Tuning a guitar? Tell it, and readings lock to the nearest open string — tuning the D string never gets misread as “80 cents flat of E”:

$ pytheory tune --instrument guitar
  → D3 ------------------●---------------  -8.1¢ ( 146.15 Hz)

Presets: guitar, bass, ukulele, violin, viola, cello, mandolin, banjo.

For the full strobe-tuner experience, serve it to your browser:

$ pytheory tune --serve

That opens http://localhost:8123 — a strobe display (the segmented disc drifts clockwise when you’re sharp, counter-clockwise when you’re flat, and freezes when you’re dead on — the same logic as a Peterson strobe), plus a needle, and your instrument’s strings highlighted as you hit them with --instrument.

The page is fed by a Server-Sent Events stream at /stream (CORS open) and the same stream over WebSocket at /ws — which means any JavaScript app can tap PyTheory’s pitch detection directly, no client library required:

const tuner = new EventSource("http://localhost:8123/stream");
tuner.onmessage = (e) => {
    const reading = JSON.parse(e.data);
    if (reading) {
        // { freq: 146.15, note: "D", octave: 3,
        //   cents: -8.1, in_tune: false, target: "D3" }
        updateMyUI(reading);
    }
};

// or: new WebSocket("ws://localhost:8123/ws")

Build your own tuner page, drive a game, pitch-train an ear-training app — the stream doesn’t care what’s listening.

Orchestras tuning high? pytheory tune --ref 442. Python access is pytheory.tuner.Tuner (tuner.reading holds the latest analysis; pass instrument="cello" for string targets) and pytheory.tuner.analyze_frame() for one-shot use.

Chord Recognition

The tuner can also name what you’re strumming:

$ pytheory tune --serve --chords

Play a chord and the page shows its symbol and tones — Am  A C E — above the tuner.
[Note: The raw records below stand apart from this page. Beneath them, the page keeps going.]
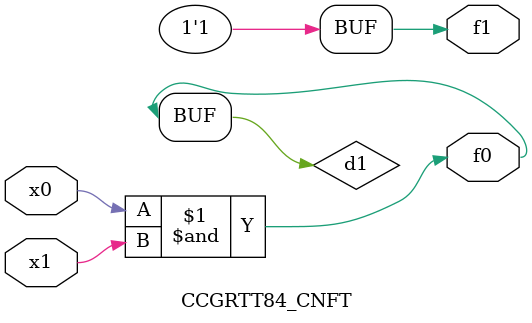
<source format=v>
module CCGRTT84_CNFT(
	input x0, x1,
	output f0, f1
);

	wire d1;

	assign f0 = d1;
	and (d1, x0, x1);
	assign f1 = 1'b1;
endmodule

</source>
It recognizes major, minor, sus2/sus4, and 7th chords on all twelve roots, and it knows the difference between a chord and a single note (a lone note just gets the normal tuner readout). Works in the terminal too: pytheory tune --chords.

In chord mode the SSE/WebSocket stream carries three extra fields — chord (the symbol, or null), chord_notes, and chord_confidence — so a JS app can listen for chords the same way it listens for pitch.

The analysis is pytheory.audio.identify_chord(): a chromagram of the last second of audio, with each pitch class discounted by the harmonic spill it receives from the others (a bright C major puts real energy on B — the 3rd partial of its E — which is what makes naive matchers cry “Cmaj7”), matched against chord templates on all twelve roots. You can call it yourself on any buffer:

from pytheory.audio import load_wav, identify_chord

samples, sr = load_wav("strum.wav")
identify_chord(samples, sr)
# {'symbol': 'Am', 'confidence': 0.93, 'notes': ['A', 'C', 'E']}

One honest physics note: an instrument’s low single notes carry their harmonics’ pitch classes, so an open low E string played alone can occasionally read as an E chord — the polyphony gate catches most of these, but it can’t beat Fourier. Strum two more strings.

What Next

A transcription is an ordinary Score — so everything in Sequencing applies: change synths, add parts, layer drums. Export options are in Playback and Export, and if you play the result live, that’s Live Performance.